If the project is strong enough and generates excitement, editors are just as interested in bidding for it at auction and taking on a debut author. However, if there isn’t that level of excitement, I do see that editors are being more cautious about submissions. And maybe cautious is the same as reluctant but I don’t think so. Editors are still showing interest but they are not jumping in with an immediate offer. I see editors asking for revisions first. Wanting to give it a second read post-revision to see if their interest level is still high. Then they are getting on board to try and make an offer.
I’m also noticing that all of the above is taking a lot of time. It used to be that editors would turnaround a project with an offer in 6 to 8 weeks. Now it’s taking 6 months. 8 months. Even a year. Cautious is definitely the word of the day.
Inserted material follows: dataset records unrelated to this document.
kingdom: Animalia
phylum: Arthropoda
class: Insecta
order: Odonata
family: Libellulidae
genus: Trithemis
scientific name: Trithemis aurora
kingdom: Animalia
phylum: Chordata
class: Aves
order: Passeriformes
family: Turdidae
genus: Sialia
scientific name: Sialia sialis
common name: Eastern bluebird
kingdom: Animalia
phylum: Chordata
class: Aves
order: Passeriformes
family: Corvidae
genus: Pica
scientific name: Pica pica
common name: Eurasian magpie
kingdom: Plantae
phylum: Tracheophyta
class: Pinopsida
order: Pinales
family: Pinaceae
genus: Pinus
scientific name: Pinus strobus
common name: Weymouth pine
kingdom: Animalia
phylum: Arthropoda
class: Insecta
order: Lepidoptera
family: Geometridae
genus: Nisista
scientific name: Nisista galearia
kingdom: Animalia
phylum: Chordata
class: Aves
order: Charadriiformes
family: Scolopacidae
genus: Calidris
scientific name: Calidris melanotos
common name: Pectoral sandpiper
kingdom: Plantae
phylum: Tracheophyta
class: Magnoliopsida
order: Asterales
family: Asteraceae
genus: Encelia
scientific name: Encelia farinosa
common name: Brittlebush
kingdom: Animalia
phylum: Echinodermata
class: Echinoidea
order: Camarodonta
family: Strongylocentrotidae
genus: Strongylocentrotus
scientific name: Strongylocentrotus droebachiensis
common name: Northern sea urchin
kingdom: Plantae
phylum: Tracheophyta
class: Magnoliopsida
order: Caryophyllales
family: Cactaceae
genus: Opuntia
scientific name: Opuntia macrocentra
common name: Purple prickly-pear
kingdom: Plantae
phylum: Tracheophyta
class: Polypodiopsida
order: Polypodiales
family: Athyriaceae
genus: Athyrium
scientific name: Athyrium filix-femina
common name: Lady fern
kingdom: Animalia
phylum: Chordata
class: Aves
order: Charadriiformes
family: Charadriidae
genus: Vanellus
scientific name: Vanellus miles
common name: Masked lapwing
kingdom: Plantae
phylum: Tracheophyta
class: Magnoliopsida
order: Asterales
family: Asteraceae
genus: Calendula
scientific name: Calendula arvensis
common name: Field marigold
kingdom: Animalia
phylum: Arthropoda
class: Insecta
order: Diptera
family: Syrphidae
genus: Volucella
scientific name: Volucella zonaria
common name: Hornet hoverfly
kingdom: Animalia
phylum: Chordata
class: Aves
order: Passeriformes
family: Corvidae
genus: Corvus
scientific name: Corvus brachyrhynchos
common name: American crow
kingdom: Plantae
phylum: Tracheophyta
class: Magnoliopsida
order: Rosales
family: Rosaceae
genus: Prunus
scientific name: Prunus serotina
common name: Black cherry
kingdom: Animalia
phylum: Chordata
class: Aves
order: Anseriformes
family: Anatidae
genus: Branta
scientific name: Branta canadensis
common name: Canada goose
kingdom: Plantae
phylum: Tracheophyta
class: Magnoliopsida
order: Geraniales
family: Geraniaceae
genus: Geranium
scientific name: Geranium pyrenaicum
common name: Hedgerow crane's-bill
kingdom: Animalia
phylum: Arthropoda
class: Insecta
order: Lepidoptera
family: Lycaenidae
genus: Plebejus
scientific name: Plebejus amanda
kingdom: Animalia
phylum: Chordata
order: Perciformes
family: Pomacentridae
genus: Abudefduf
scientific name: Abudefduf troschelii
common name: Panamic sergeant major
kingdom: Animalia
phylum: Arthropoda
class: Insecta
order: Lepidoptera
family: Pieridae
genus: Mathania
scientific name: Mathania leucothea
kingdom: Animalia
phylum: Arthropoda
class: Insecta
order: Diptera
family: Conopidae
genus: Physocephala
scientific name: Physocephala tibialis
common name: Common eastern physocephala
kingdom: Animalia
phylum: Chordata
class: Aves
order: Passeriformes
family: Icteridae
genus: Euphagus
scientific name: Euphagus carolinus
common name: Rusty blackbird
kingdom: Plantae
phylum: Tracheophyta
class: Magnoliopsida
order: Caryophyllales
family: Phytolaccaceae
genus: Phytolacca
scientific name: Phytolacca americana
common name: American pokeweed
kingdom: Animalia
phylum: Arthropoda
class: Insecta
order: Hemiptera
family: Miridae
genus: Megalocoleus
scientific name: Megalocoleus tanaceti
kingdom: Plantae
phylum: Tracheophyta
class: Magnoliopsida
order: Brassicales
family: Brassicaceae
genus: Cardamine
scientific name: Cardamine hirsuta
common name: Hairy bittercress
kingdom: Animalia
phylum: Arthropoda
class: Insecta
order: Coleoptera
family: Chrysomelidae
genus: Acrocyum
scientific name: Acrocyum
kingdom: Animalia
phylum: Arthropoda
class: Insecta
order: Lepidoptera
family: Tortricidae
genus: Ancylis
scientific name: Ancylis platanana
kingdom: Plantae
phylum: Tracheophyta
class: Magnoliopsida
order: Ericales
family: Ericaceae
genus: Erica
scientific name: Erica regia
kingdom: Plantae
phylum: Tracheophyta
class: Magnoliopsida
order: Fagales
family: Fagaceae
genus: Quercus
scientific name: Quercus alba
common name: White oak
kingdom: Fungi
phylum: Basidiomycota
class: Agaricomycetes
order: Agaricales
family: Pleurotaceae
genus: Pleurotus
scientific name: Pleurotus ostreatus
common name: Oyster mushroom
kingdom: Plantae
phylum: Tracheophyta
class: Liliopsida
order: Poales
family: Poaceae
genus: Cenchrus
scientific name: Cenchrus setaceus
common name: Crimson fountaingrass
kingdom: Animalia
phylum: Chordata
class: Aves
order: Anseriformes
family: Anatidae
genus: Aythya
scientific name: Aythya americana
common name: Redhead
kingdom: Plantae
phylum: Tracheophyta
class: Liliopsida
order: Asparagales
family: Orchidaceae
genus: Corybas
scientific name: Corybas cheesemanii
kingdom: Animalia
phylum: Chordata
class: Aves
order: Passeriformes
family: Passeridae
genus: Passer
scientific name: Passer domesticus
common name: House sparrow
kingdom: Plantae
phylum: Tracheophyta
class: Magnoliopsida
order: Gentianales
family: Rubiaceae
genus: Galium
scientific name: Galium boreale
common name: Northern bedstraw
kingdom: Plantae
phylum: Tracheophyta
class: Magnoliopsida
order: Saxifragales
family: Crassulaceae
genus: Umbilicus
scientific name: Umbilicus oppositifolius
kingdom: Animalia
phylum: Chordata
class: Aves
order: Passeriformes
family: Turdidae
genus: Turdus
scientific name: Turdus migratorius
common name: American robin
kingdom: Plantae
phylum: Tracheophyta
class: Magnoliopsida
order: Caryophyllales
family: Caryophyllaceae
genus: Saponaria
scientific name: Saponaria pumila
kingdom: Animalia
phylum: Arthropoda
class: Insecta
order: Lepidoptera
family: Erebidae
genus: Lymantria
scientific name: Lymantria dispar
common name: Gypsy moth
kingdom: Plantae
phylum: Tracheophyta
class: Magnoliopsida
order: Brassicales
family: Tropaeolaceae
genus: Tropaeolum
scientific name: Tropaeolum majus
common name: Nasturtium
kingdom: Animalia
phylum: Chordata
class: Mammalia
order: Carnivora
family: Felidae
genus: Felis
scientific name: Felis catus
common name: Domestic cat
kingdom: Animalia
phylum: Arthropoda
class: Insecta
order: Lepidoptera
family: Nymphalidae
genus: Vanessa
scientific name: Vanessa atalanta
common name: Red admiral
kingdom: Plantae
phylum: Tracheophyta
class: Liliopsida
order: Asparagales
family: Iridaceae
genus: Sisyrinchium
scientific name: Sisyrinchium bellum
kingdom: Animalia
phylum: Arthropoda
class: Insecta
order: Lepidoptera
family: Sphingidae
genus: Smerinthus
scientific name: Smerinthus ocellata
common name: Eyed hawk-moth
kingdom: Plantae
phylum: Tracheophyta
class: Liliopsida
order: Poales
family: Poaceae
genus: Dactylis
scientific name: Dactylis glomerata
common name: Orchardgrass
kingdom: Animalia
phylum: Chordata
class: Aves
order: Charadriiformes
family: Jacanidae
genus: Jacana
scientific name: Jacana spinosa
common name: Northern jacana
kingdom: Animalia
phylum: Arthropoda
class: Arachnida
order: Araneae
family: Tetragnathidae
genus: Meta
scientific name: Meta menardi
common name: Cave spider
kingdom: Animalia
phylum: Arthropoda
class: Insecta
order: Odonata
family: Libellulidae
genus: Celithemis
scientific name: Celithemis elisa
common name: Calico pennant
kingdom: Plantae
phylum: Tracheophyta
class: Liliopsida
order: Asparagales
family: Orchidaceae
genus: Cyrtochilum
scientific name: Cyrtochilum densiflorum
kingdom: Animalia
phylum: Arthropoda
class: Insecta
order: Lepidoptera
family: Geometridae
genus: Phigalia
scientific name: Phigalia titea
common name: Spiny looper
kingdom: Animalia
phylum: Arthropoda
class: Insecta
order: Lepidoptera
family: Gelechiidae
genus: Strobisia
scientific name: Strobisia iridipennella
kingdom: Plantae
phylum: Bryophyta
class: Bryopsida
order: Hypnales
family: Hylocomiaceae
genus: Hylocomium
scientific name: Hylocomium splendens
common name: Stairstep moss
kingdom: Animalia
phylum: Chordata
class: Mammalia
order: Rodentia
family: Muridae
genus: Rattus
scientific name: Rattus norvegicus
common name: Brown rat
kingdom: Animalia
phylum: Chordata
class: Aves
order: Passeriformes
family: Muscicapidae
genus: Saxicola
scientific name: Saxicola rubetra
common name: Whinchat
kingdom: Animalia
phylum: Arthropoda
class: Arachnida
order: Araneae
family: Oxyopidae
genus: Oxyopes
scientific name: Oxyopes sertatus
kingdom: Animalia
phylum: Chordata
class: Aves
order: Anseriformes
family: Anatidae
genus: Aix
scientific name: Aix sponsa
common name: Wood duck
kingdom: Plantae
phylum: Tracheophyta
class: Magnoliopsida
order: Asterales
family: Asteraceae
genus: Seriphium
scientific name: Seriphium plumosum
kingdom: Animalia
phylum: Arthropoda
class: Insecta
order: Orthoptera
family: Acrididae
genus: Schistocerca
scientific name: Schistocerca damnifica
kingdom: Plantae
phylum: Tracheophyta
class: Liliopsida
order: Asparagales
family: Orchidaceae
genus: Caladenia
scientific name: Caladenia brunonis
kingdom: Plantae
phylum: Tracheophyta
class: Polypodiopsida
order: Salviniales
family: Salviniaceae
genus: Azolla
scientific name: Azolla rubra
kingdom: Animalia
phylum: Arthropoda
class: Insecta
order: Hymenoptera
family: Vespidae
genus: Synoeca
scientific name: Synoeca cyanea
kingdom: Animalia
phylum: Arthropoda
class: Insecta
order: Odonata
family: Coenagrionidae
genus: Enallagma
I’d be interested to know if angels are the new vampires or are vampires still the new vampires? Actually, I’m just generally interested in YA trends as always, especially since whatever is being bought now won’t be in stores for a couple of years.Oh. What about merepeople? That’s my call for the next big trend. Everyone seems to be writing about meremaids and meremen…except me.
I’d have to say that angels are probably the new vampire—although I don’t think vampires are done yet.
As for mer-people, I’m not sure what to say. I haven’t seen a lot in this realm but hey, maybe that’s the next hot trend and it hasn’t surfaced quite yet (pun intended!).